With dam construction complete at Idlewild Lake, the city is continuing to move forward with plans to upgrade the surrounding park in partnership with local service organizations and businesses.
In an report to city council from David Kim, the Chief Administration Officer, said the dam construction itself is complete and now the focus is turning to the planned amenities for the area.
Groups that have stepped forward so far include Western Financial Group, Cranbrook Firefighters Association, Tyee Log Homes, BC Hydro, JCI Kootenays, Lions Club, Gyro Club and Rotary Club, College of the Rockies and the Freshwater Fisheries Society of BC.
The update included a list of projects that are on schedule to be completed by the summer. Those amenities include fishing docks, a replacement pier, a family picnic pavilion, an accessible trail system and riparian enhancements such as fish habitat structures and education projects.
According to Chris New, the Director of Leisure Services, two of the bigger projects — a new washroom and a new playground — may be deferred to later in the summer to allow more time for an archaeological study of the southern area.
“Basically the playground and the washroom will be deferred,” New said, “but we’re not ripping out the other ones, so at least we have something usable — usable and flushable on the north side and the usable playground.”
A family pavilion at the top of the tobogganing hill will be in place, while fishing docks and a timber frame structure for the water is ordered and on the way.
Other amenities could be announced over the coming weeks and months with help from partners, New added.
In addition to the dam and the planned amenities, the city has also been working to improve Joseph Creek on two fronts.

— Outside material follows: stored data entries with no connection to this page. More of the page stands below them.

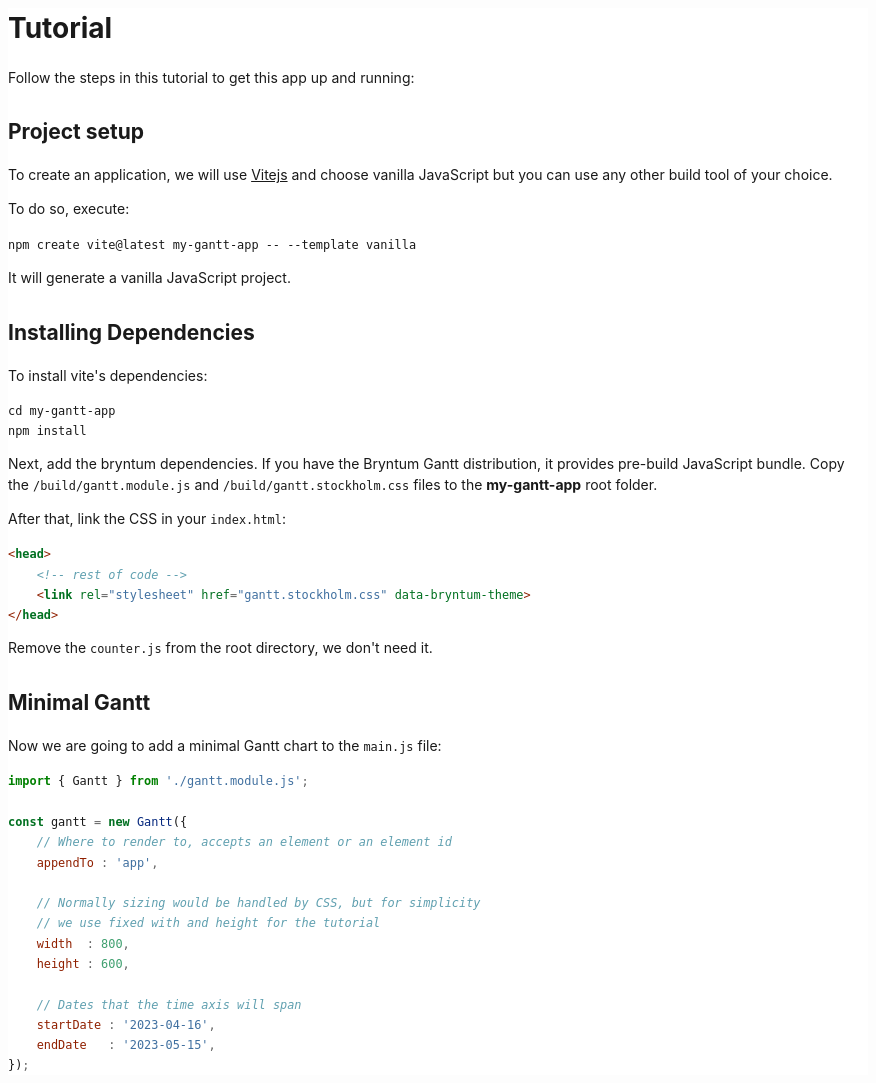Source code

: # Tutorial

Follow the steps in this tutorial to get this app up and running:

<div class="external-example" data-file="Gantt/guides/tutorial/result.js"></div>

## Project setup
To create an application, we will use [Vitejs](https://vitejs.dev/guide) and 
choose vanilla JavaScript but you can use any other build tool of your choice.

To do so, execute:
```
npm create vite@latest my-gantt-app -- --template vanilla
```

It will generate a vanilla JavaScript project.

## Installing Dependencies

To install vite's dependencies:

```shell
cd my-gantt-app
npm install
```

Next, add the bryntum dependencies. If you have the Bryntum Gantt distribution, 
it provides pre-build JavaScript bundle. Copy the `/build/gantt.module.js` 
and `/build/gantt.stockholm.css` files to the **my-gantt-app** root folder.

After that, link the CSS in your `index.html`:

```html
<head>
    <!-- rest of code -->
    <link rel="stylesheet" href="gantt.stockholm.css" data-bryntum-theme>
</head>
```

Remove the `counter.js` from the root directory, we don't need it.

## Minimal Gantt

Now we are going to add a minimal Gantt chart to the `main.js` file:

```javascript
import { Gantt } from './gantt.module.js';

const gantt = new Gantt({
    // Where to render to, accepts an element or an element id
    appendTo : 'app',
    
    // Normally sizing would be handled by CSS, but for simplicity
    // we use fixed with and height for the tutorial 
    width  : 800,
    height : 600,

    // Dates that the time axis will span
    startDate : '2023-04-16',
    endDate   : '2023-05-15',
});
```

The Infrastructure Planning and Delivery department has been working on design projects to mitigate flooding along the creek.

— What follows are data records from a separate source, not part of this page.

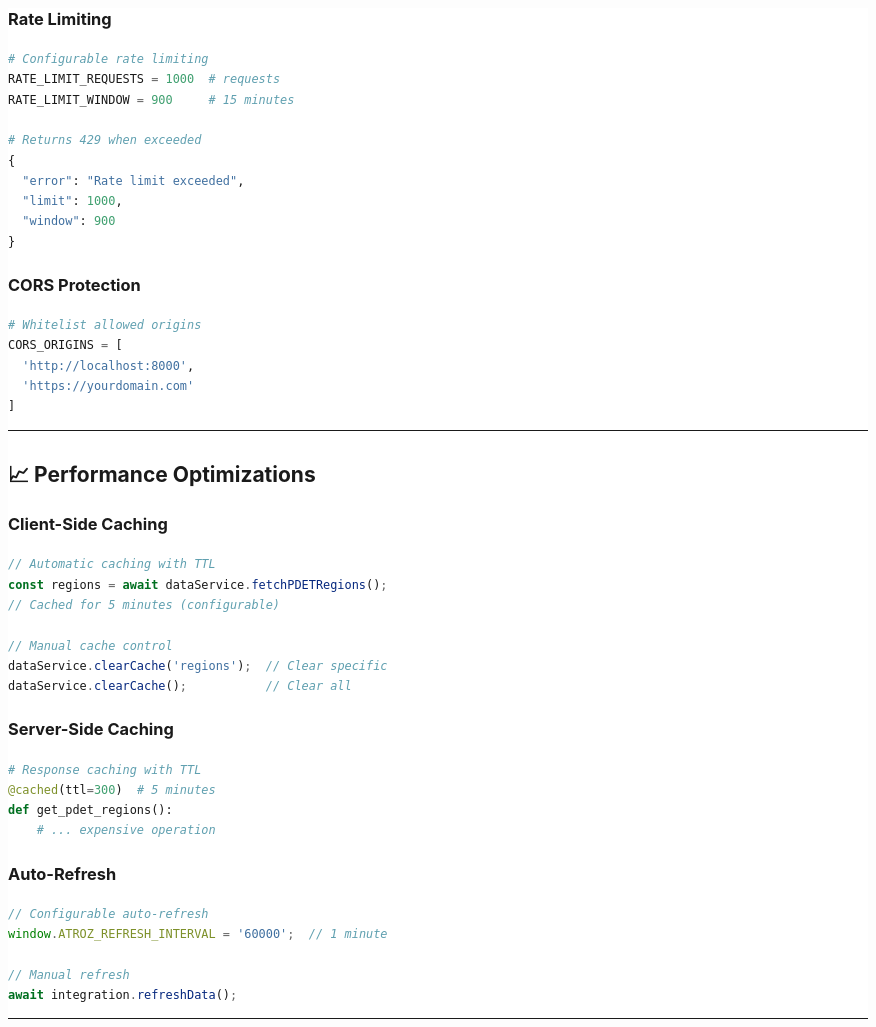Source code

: ### Rate Limiting

```python
# Configurable rate limiting
RATE_LIMIT_REQUESTS = 1000  # requests
RATE_LIMIT_WINDOW = 900     # 15 minutes

# Returns 429 when exceeded
{
  "error": "Rate limit exceeded",
  "limit": 1000,
  "window": 900
}
```

### CORS Protection

```python
# Whitelist allowed origins
CORS_ORIGINS = [
  'http://localhost:8000',
  'https://yourdomain.com'
]
```

---

## 📈 Performance Optimizations

### Client-Side Caching

```javascript
// Automatic caching with TTL
const regions = await dataService.fetchPDETRegions();
// Cached for 5 minutes (configurable)

// Manual cache control
dataService.clearCache('regions');  // Clear specific
dataService.clearCache();           // Clear all
```

### Server-Side Caching

```python
# Response caching with TTL
@cached(ttl=300)  # 5 minutes
def get_pdet_regions():
    # ... expensive operation
```

### Auto-Refresh

```javascript
// Configurable auto-refresh
window.ATROZ_REFRESH_INTERVAL = '60000';  // 1 minute

// Manual refresh
await integration.refreshData();
```

---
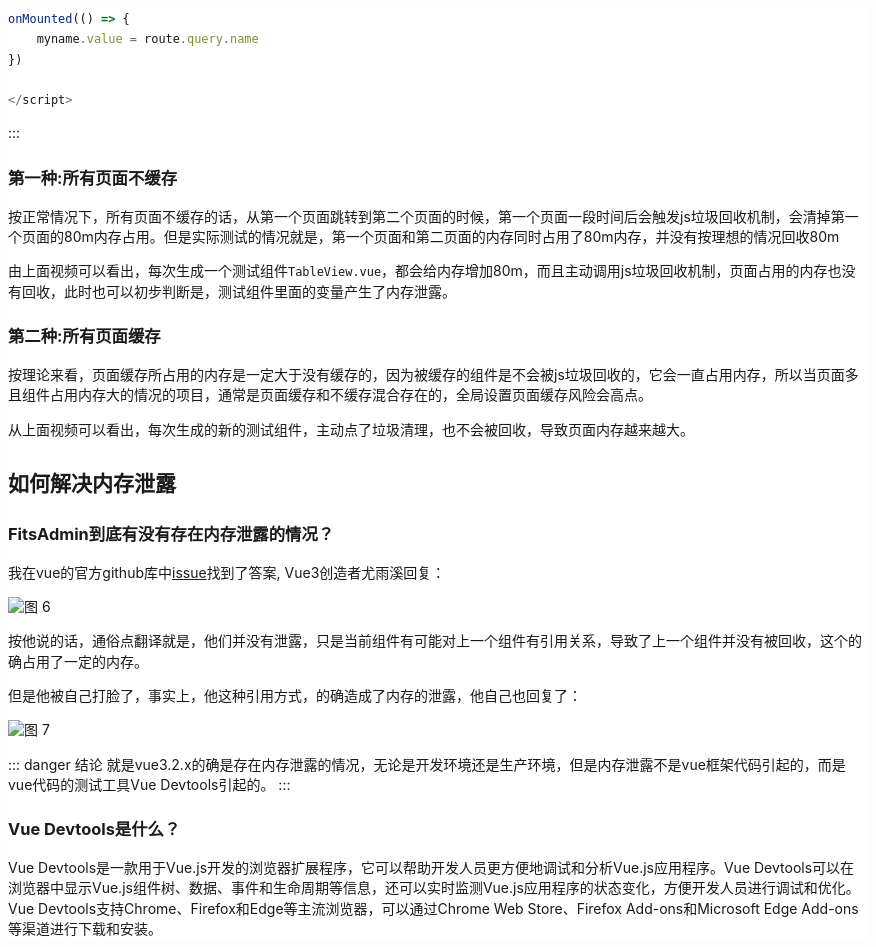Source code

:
 ```ts
onMounted(() => {
    myname.value = route.query.name
})

</script>


```

:::

### 第一种:所有页面不缓存
按正常情况下，所有页面不缓存的话，从第一个页面跳转到第二个页面的时候，第一个页面一段时间后会触发js垃圾回收机制，会清掉第一个页面的80m内存占用。但是实际测试的情况就是，第一个页面和第二页面的内存同时占用了80m内存，并没有按理想的情况回收80m

<video  width="100%"   muted="" controls autoplay loop><source src="/images/QQ20230619-164441-HD.mp4" type="video/mp4"></video>

由上面视频可以看出，每次生成一个测试组件`TableView.vue`，都会给内存增加80m，而且主动调用js垃圾回收机制，页面占用的内存也没有回收，此时也可以初步判断是，测试组件里面的变量产生了内存泄露。

### 第二种:所有页面缓存
按理论来看，页面缓存所占用的内存是一定大于没有缓存的，因为被缓存的组件是不会被js垃圾回收的，它会一直占用内存，所以当页面多且组件占用内存大的情况的项目，通常是页面缓存和不缓存混合存在的，全局设置页面缓存风险会高点。

<video   width="100%"    muted="" controls autoplay loop><source src="/images/QQ20230619-174601-HD.mp4" type="video/mp4"></video>

从上面视频可以看出，每次生成的新的测试组件，主动点了垃圾清理，也不会被回收，导致页面内存越来越大。

## 如何解决内存泄露

### FitsAdmin到底有没有存在内存泄露的情况？

我在vue的官方github库中[issue](https://github.com/vuejs/core/issues/6591#issuecomment-1259161408)找到了答案, Vue3创造者尤雨溪回复：

![图 6](/images/20230619055850.png) 

按他说的话，通俗点翻译就是，他们并没有泄露，只是当前组件有可能对上一个组件有引用关系，导致了上一个组件并没有被回收，这个的确占用了一定的内存。

 但是他被自己打脸了，事实上，他这种引用方式，的确造成了内存的泄露，他自己也回复了：

 ![图 7](/images/20230619060238.png)  


::: danger 结论
就是vue3.2.x的确是存在内存泄露的情况，无论是开发环境还是生产环境，但是内存泄露不是vue框架代码引起的，而是vue代码的测试工具Vue Devtools引起的。
:::

### Vue Devtools是什么？

Vue Devtools是一款用于Vue.js开发的浏览器扩展程序，它可以帮助开发人员更方便地调试和分析Vue.js应用程序。Vue Devtools可以在浏览器中显示Vue.js组件树、数据、事件和生命周期等信息，还可以实时监测Vue.js应用程序的状态变化，方便开发人员进行调试和优化。Vue Devtools支持Chrome、Firefox和Edge等主流浏览器，可以通过Chrome Web Store、Firefox Add-ons和Microsoft Edge Add-ons等渠道进行下载和安装。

Also, the city is working with the Blue Lake Forest Education Society to restore the Joseph Creek watershed and manage the waterways.
During the same meeting, city councillors also approved the submission of a grant application to the Federation of Canadian Municipalities Climate and Asset Management Network that would study the three major watersheds in the region: Joseph Creek, Jim Smith Creek and Hospital Creek.
The study will focus primarily on the the capacity of city’s waterways and how the urban stream channels and pipe infrastructure handle high-intensity rainfalls and snowfalls.
A staff report says the city has aging storm water infrastructure and reduced capacity creek channels, but need to further study is the timing and volume of runoff events from separate watersheds.
“What we want to do is do a complete study, clean it up where it should have been done before instead of just piecemeal-ed together,” said Mayor Lee Pratt, “and we know there’s problem areas that have to be dealt with so we decided to do a study on the whole creek and do the stormwater management the way it should be done and not just for today or tomorrow but have a long range vision.”
The grant would only cover the study; once that is complete, then further grants would have to be pursued to do any work, should council decide to move forward with any recommendations.